Xia Mingrong, Gao Chenhao, Shang Junkui, Li Dan, Yang Ali, Zang Weizhou, Zhang Jiewen
Department of Neurology, Henan Provincial People's Hospital, Zhengzhou University People's Hospital, Zhengzhou, 450003, Henan, China.
Academy of Medical Sciences, Zhengzhou University, Zhengzhou, 450003, Henan, China.
Eur J Med Res. 2025 Mar 8;30(1):157. doi: 10.1186/s40001-025-02418-5.
BACKGROUND/PURPOSE: GRN mutations act as causative factors in patients with FTD clinical phenotype or FTD pathology and exhibit high clinical heterogeneity. The discovery of these mutations and the analysis of their associations with resembling Alzheimer's disease should be critical to understand the pathogenesis of FTD.
Clinical analysis, neuroimaging, target region capture and high-throughput sequencing were performed in a family of 3 generations. The underlying Alzheimer's pathology was evaluated by using biomarker evidence obtained from cerebrospinal fluid (CSF) amyloid testing, 18F-florbetapir (AV-45) PET imaging and FDG18-positron emission tomography imaging.

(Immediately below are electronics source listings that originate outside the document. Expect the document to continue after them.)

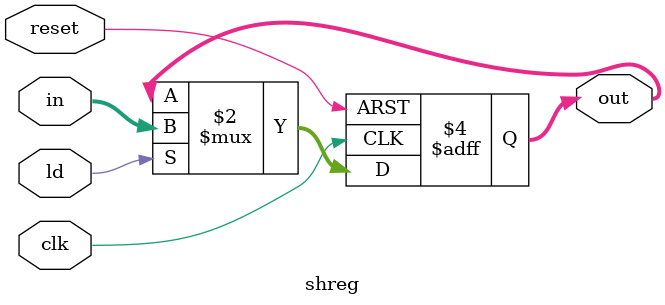
<source format=v>
`timescale 1ns / 1ps


module shreg(output reg [7:0] out, input [7:0] in, input ld,clk,reset);
always @(posedge clk, posedge reset)
begin
    if(reset) out <= 0;
    else if(ld) out <= in;
end
endmodule 

</source>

Through target region capture and high-throughput sequencing, a three-generation family was able to identify a heterozygous G to A point mutation at position 490 (c.1468)G > A, which led to a valine to methionine substitution (V490M) at exon 12. This unique missense mutation was found at codon 1468. Eight members of the proband's family-two sisters and the proband himself-had the mutation found by Sanger sequencing. Interestingly, biomarker tests for amyloid in the proband's cerebrospinal fluid (CSF) indicated pathology consistent with Alzheimer's disease (AD). The mutation was expected to have a high likelihood of being pathogenic.
We firstly reported a novel mutation in the GRN gene at codon 490 (V490M) in exon 12 in a China FTD family. The CSF biomarker alterations of the proband revealed a reduction in Aβ42 and the Aβ42/Aβ40 ratio. The analysis of mutation might support the role of GRN in patients with FTD and contribute to the discovery of a new pathological mechanism underlying the disease.
背景/目的:GRN突变是具有额颞叶痴呆(FTD)临床表型或FTD病理特征患者的致病因素,且表现出高度的临床异质性。发现这些突变并分析它们与类似阿尔茨海默病的关联对于理解FTD的发病机制至关重要。
对一个三代家系进行了临床分析、神经影像学检查、目标区域捕获和高通量测序。通过脑脊液(CSF)淀粉样蛋白检测、18F-氟比他派(AV-45)PET成像和FDG18-正电子发射断层扫描成像获得的生物标志物证据评估潜在的阿尔茨海默病病理。
通过目标区域捕获和高通量测序,一个三代家系鉴定出第490位(c.1468)的杂合G到A点突变,导致第12外显子缬氨酸到甲硫氨酸的替代(V490M)。这个独特的错义突变位于密码子1468。先证者家族的八名成员——两名姐妹和先证者本人——通过桑格测序发现携带该突变。有趣的是,先证者脑脊液(CSF)中的淀粉样蛋白生物标志物检测表明其病理与阿尔茨海默病(AD)一致。该突变很可能具有致病性。
我们首次报道了一个中国FTD家系中GRN基因第12外显子密码子490(V490M)的新突变。先证者的脑脊液生物标志物改变显示Aβ42及Aβ42/Aβ40比值降低。对该突变的分析可能支持GRN在FTD患者中的作用,并有助于发现该疾病潜在的新病理机制。